**** Excerto selecionado

As circunstâncias gerais enunciadas exemplificativamente no n.º 2 do art. 71.º do Código Penal, são, no ensinamento de Figueiredo Dias, elementos relevantes para a culpa e para a prevenção e, “por isso, devem ser consideradas uno actu para efeitos do art. 72.º-1; são numa palavra, fatores relevantes para a medida da pena por força do critério geral aplicável.”.

Para o mesmo autor, esses fatores podem dividir-se em “Fatores relativos à execução do facto”, “Fatores relativos à personalidade do agente” e “Fatores relativos à conduta do agente anterior e posterior ao facto”.

Por respeito à eminente dignidade da pessoa a medida da pena não pode ultrapassar a medida da culpa (art. 40.º, n.º 2 do C.P.), designadamente por razões de prevenção.

A culpa tem aqui uma função limitadora do intervencionismo estatal.

14.2. Retomando o caso concreto.

********
**** Dados fornecidos

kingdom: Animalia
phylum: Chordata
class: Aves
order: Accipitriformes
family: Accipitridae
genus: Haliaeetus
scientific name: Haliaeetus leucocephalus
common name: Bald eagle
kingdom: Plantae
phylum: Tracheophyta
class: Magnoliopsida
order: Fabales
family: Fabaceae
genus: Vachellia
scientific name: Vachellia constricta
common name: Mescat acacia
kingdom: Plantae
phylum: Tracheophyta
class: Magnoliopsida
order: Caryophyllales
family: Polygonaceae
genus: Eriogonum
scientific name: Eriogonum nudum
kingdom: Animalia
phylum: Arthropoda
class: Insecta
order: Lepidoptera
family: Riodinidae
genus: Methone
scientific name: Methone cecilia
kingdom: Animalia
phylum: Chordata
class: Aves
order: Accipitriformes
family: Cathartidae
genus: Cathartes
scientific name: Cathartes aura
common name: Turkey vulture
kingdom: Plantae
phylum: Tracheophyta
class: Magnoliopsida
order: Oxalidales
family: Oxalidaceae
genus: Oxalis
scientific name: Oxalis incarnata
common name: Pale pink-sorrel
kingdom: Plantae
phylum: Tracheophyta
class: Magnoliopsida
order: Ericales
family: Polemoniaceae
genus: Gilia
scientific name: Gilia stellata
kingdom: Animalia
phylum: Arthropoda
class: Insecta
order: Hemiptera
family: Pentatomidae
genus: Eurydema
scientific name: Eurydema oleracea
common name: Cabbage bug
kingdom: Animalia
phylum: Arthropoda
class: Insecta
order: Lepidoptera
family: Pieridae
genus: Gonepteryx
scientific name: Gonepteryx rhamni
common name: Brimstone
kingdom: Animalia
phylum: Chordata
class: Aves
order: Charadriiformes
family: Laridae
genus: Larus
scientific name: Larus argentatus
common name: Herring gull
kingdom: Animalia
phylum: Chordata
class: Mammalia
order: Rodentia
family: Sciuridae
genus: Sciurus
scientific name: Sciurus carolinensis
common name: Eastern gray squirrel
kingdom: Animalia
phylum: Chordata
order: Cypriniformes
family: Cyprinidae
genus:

********

Tarefas a realizar -
• 1. No excerto sobre a medida da pena, reproduza a parte que começa nas palavras com "Por respeito à" e termina em "o caso concreto.", substituindo "culpa" por "censurabilidade".
• 2. De acordo com o excerto sobre a medida da pena, em que três grupos de fatores os divide Figueiredo Dias?
• 3. Escreva a continuação do excerto sobre a medida da pena, a começar depois da última frase apresentada.
As linhas constituem material à parte, sem relação com o excerto.

Tarefas resolvidas -
• 1.
Por respeito à eminente dignidade da pessoa a medida da pena não pode ultrapassar a medida da censurabilidade (art. 40.º, n.º 2 do C.P.), designadamente por razões de prevenção.

A censurabilidade tem aqui uma função limitadora do intervencionismo estatal.

14.2. Retomando o caso concreto.

• 2. Fatores relativos à execução do facto, fatores relativos à personalidade do agente e fatores relativos à conduta do agente anterior e posterior ao facto.

• 3.
      No que respeita aos “Fatores relativos à execução do facto”, num sentido global e complexo, que podem agrupar-se, nas alíneas a), b), c) e e), parte final, do n.º 2 do art.71.º, do Código Penal resulta da factualidade dada como provada, que o grau de ilicitude dos factos cometidos pelo arguido é muito elevado, revelando aqui, como anota o acórdão recorrido “… o peso muito relevante do produto estupefaciente transportado, o facto de o arguido atuar conjuntamente com outros indivíduos, numa operação de âmbito internacional e a natureza do estupefaciente em causa – cocaína – (com um grau de danosidade acrescido)”. Acresce ainda “… a posição do arguido - “correio de droga” - uma peça fundamental na execução do ilícito e na cadeia delitiva.”.

Efetivamente, como o Supremo Tribunal de Justiça vem afirmando, repetidamente, os “correios de droga” são uma peça fundamental no tráfico de estupefacientes concorrendo, de modo direto, para a sua disseminação, pelo que não merecem um tratamento penal de favor.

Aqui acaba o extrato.